Voicelessness and Emotional Survival > Voicelessness and Emotional Survival Message Board
A place for the scary stuff
lighter:
I didn't have the words for this last week. I tried to talk to the T about it. She didn't understand.
She still believes the police will save us with a phone call. Very unlikely, btw. My martial arts instructor made sure to dispel unrealistic expectations for law enforcement officers' ability to protect us.
My experience has been..... men with attachment issues are attracted to women exhibiting stoicism, inattention to them.... who are completely inaccessible and busy and uninterested in emotional interaction.... it must call to them like healing nectar for primal attachment wounds they spend their lives trying to work through in relationships. And it's not just men... it's women too.
A couple nights ago I glanced at the tv. Playing in the background was Batman. The Penguin's death scene popped up. The one where Danny DeVito is wearing that horrific dirty long underwear costume.... he falls into the poison water and comes out with black gunk dripping out his nose and pie hole.....
THAT's how I was feeeeeeeeeeeeeeling about the contractor.
That's how revolted and triggered I was.... it had my stress levels way up.
I THINK part of that stress was the response I get from people..... how clueless they are. How ignorant they are about my right to protect and control my body, safety and what that looks like FOR ME, through my lens.
But THAT was the moment where I knew knew knew I was the one with the information to keep myself safe. I was the one with the right and obligation to protect myself. No more conflict. No more frustration. Only trust and acceptance.
Sitting here writing about this I realize.....

++++++++

**Activity list**
**a.** Answer these questions about the message board post, one per line:
(i) What did the writer's martial arts instructor make sure to dispel?
(ii) What movie was playing in the background on the TV a couple of nights ago?
(iii) What does the writer say took the place of conflict and frustration?
**b.** Print the message board post between "That's how revolted" and "through my lens.", inclusive.
**c.** Give what comes next in the message board post, starting after its last sentence.
The material placed after this point comes from a separate source.

**Information provided**
++++++++

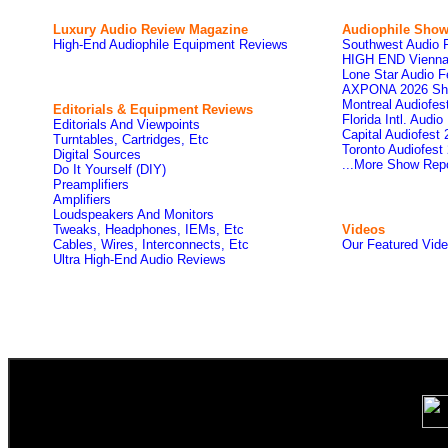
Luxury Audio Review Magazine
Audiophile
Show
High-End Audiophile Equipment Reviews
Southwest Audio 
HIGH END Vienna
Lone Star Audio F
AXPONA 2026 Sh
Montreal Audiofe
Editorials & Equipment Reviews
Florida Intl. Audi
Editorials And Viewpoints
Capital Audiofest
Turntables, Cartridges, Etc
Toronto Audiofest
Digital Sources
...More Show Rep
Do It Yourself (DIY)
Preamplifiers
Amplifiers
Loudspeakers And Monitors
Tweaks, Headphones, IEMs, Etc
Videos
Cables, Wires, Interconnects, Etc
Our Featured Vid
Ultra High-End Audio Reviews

++++++++

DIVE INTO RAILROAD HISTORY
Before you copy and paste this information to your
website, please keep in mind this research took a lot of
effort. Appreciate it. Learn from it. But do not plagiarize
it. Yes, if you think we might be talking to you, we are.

++++++++

**Your written answers**
**a.**
(i) Unrealistic expectations for law enforcement officers' ability to protect us
(ii) Batman
(iii) Only trust and acceptance

**b.**
That's how revolted and triggered I was.... it had my stress levels way up.
I THINK part of that stress was the response I get from people..... how clueless they are. How ignorant they are about my right to protect and control my body, safety and what that looks like FOR ME, through my lens.

**c.**
I don't see the Contractor as the Penguin.....
now.
He's just a broken, angry, violent little boy in a man's body....
fixated....
on me.
That's still unpleasant, but it's not something I'm reacting to any longer. I have calm around it.
Whew.... that feels so
much
better.
Lighter
Twoapenny:
I'm glad you realised you have the information to keep yourself safe, Lighter. I think part of the problem with being trained to be polite, understanding, empathetic and so on is that we often learn to ignore our instincts. I'm trying very hard to listen to my instincts now, even though they often contradict what my brain is telling me. My instinct has always been right, and that includes with people. And yes, I do think opposites attract in a way, it's a weird thing how very incompetent people are often drawn to very competent ones (and vice versa). I'm glad those feelings are abating now and hope they stay away xx
lighter:
Of course, all the bookings for the cottage are canceling... one by one.
The first official booking began tomorrow.
My niece decided to stay an extra week and has the AC repair guy servicing all units. 2 were leaking. The one in the bunk room apparently still not fixed and filled the floor with water... everything under the bed.... hidden storage.... was soaked. Repairman not sure what's going on. He might not be able to save it. He couldn't save the little beverage fridge after many attempts. Finally we cut off the cord and took it to the dump. It was brand new.
Niece didn't like the dark spot on the kitchen ceiling..... said it stank like mildew, so they retreated with Boracare and I think will seal it with BIN product. I like the idea of a white ceiling in the kitchen. I like the idea of a third coat of Boracare.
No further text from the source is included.